Sometimes you need more than a visual debug output. For example, you may want to count how many pixels, elements, or threads match a specific condition. In that case, you can use atomic types and atomic operations on the GPU.
kernel void krnCountAlive(texture2d<float, access::read> in [[ texture(0) ]],
device atomic_uint *counter [[buffer(0)]],
uint2 gid [[thread_position_in_grid]])
{
int2 size(in.get_width(), in.get_height());
if (any(int2(gid) >= size)) {
return;
}
if (in.read(gid).r == 1.0) {
atomic_fetch_add_explicit(counter, 1, memory_order_relaxed);
}
}
This example counts pixels where the red channel is equal to 1.0. In this case, it is implemented as a separate compute pass, but you can also integrate the same idea into the pass where the relevant data is produced or processed.
The same approach can be used from fragment and vertex shaders too, as long as the shader has access to a writable buffer in device address space.
For diagnostic counters, shared buffers are often convenient because you can read them from the CPU side without an additional copy step.

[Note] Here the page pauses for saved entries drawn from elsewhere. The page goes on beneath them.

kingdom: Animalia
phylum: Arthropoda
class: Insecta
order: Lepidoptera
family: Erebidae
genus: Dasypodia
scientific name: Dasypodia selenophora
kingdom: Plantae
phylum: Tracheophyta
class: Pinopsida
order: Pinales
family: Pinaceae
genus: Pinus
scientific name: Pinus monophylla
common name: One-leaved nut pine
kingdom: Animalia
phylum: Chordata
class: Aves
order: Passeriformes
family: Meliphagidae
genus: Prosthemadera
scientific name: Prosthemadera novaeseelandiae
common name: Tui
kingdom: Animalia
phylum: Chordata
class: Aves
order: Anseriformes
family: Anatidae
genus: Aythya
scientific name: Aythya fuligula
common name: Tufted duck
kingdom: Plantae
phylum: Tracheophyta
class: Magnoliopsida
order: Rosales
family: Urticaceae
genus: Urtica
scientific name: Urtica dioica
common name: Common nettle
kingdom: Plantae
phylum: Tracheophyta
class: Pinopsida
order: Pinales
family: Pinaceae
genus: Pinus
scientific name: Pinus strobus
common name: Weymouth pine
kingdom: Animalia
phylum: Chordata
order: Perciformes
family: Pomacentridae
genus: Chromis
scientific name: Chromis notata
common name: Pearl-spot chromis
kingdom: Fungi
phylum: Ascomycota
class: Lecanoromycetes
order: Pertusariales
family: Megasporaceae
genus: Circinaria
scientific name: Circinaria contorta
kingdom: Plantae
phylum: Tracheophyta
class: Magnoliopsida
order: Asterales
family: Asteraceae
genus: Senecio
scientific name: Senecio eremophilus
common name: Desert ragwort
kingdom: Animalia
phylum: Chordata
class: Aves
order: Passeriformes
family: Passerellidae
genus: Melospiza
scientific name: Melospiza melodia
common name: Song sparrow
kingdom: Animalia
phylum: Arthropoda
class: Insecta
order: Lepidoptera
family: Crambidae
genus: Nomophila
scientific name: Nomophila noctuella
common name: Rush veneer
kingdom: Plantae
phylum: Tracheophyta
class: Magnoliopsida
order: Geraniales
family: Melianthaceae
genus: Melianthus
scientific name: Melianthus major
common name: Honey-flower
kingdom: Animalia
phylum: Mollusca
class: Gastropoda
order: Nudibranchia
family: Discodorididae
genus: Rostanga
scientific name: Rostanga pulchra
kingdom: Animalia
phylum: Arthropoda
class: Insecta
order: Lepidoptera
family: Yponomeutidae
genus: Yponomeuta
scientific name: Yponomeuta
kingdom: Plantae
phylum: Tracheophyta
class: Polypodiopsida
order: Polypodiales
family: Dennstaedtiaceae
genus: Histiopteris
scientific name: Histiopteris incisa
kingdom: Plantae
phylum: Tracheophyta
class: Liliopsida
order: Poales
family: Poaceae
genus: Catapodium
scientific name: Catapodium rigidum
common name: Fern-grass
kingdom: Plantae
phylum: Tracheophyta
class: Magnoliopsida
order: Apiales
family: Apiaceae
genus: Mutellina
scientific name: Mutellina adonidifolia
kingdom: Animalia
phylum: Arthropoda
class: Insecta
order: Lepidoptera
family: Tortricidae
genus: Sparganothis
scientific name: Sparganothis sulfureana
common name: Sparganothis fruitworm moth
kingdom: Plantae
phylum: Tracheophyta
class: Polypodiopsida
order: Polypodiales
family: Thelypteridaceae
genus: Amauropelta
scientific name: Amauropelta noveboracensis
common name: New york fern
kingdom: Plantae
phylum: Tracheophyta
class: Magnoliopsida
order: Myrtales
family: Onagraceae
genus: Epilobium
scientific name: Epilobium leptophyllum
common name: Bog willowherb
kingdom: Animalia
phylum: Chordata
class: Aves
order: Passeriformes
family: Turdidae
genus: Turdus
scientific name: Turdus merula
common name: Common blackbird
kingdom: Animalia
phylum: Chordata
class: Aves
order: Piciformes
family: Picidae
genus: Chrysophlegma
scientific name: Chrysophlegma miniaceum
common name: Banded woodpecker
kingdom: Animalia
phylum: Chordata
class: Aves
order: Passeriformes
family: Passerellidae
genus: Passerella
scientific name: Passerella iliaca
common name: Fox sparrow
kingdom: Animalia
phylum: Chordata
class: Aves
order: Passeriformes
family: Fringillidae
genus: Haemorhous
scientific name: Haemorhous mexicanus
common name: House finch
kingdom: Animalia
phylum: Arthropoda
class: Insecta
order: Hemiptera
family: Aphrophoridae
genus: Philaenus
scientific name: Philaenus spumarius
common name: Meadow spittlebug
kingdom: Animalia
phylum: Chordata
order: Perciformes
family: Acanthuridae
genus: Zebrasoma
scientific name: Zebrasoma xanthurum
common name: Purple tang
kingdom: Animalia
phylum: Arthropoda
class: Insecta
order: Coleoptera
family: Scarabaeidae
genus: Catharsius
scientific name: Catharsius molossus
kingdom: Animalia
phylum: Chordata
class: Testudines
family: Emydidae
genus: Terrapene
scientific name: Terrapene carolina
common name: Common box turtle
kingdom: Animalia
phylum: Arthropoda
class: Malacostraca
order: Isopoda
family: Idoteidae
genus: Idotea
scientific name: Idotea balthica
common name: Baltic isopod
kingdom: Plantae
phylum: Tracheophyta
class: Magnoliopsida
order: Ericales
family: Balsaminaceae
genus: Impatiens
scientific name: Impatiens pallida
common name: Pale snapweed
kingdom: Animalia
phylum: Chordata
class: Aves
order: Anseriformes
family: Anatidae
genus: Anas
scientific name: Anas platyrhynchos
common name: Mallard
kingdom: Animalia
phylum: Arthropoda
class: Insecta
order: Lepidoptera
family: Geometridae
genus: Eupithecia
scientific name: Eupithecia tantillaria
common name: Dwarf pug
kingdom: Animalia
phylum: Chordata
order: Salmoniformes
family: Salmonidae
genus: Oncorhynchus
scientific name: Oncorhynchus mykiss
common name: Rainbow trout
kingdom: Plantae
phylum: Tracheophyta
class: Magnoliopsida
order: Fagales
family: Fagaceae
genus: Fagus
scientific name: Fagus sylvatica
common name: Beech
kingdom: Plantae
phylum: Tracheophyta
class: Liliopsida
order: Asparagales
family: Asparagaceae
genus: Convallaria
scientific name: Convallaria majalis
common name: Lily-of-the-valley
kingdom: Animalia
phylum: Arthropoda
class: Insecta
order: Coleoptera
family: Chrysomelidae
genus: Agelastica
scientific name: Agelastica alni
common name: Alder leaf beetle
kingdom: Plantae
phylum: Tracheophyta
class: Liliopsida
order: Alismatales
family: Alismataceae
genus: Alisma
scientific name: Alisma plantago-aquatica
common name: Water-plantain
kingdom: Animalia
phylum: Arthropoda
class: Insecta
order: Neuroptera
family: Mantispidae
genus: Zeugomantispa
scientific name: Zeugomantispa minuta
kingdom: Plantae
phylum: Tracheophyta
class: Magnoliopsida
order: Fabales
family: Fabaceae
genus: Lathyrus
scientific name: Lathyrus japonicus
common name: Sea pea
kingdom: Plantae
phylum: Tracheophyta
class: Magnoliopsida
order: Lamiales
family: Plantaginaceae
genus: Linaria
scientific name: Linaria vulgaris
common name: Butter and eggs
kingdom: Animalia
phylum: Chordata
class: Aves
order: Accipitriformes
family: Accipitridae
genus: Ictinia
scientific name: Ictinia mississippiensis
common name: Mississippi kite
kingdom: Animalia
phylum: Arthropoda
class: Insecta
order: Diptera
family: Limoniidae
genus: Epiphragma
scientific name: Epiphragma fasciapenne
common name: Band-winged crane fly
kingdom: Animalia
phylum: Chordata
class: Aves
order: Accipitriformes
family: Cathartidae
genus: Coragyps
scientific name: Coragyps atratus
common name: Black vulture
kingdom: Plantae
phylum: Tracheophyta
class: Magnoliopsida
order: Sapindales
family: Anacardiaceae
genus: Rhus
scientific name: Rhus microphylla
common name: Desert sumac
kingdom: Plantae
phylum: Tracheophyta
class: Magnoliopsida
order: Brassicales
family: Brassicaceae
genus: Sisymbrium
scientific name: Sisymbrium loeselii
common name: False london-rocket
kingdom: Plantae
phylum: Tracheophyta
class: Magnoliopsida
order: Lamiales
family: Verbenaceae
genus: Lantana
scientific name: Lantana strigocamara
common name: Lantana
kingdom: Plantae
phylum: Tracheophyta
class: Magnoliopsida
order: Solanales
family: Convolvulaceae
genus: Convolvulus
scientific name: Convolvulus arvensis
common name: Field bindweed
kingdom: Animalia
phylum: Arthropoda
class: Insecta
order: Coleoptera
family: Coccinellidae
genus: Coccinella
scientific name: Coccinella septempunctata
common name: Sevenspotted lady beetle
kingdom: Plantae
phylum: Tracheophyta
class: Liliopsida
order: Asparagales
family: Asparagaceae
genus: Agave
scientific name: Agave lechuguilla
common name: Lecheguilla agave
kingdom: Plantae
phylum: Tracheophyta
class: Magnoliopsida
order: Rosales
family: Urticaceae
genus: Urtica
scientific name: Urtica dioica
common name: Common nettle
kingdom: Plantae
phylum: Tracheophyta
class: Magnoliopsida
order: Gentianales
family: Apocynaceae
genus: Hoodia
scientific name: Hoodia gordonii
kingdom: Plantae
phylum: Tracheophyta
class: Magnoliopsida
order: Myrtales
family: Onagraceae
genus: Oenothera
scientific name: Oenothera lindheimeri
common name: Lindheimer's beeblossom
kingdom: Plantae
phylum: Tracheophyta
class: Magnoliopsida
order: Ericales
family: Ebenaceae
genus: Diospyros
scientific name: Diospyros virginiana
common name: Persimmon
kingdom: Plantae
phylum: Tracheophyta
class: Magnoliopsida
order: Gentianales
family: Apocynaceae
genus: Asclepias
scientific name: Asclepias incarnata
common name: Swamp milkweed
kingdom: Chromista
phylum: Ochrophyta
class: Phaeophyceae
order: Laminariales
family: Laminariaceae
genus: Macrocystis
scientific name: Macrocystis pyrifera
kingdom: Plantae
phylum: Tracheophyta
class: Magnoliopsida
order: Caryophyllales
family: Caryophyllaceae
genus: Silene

Metal shaders are written in a C++ subset, so you can extract most of the math and logic into a separate .h file and include it from your .metal file.
The goal is to reuse the same code on the CPU side and cover it with tests. This is especially useful for procedural effects, coordinate transformations, sampling logic, SDFs, noise functions, color conversions, and other math-heavy shader code.
The main problem is that not every Metal type or function maps cleanly to CPU-side libraries such as simd.h. Because of that, you may need a small compatibility wrapper that maps similar names to the Metal and CPU worlds:
#ifndef MATH_COMPAT_H
#define MATH_COMPAT_H
#if defined(__METAL_VERSION__)
#include <metal_stdlib>
using metal::float2;
using metal::float3;
inline float2 xy(float3 value) { return value.xy; }
inline float3 xyx(float2 value) { return value.xyx; }
inline float2 zy(float3 value) { return value.zy; }
#else
#include <simd/simd.h>
#include <cmath>
using float2 = simd_float2;
using float3 = simd_float3;
inline float2 xy(float3 value) { return float2(value.x, value.y); }
inline float3 xyx(float2 value) { return float3(value.x, value.y, value.x); }
inline float2 zy(float3 value) { return float2(value.z, value.y); }
#endif
#endif
Then you can test your GPU-ready common code with XCTest from .mm files without additional wrappers.
This approach works best for pure math and deterministic logic. It is less useful for code that depends heavily on GPU-specific behavior: derivatives, texture sampling, threadgroup memory, synchronization, address spaces, interpolation, precision differences, or sampler state. Those parts still need to be tested on the GPU side.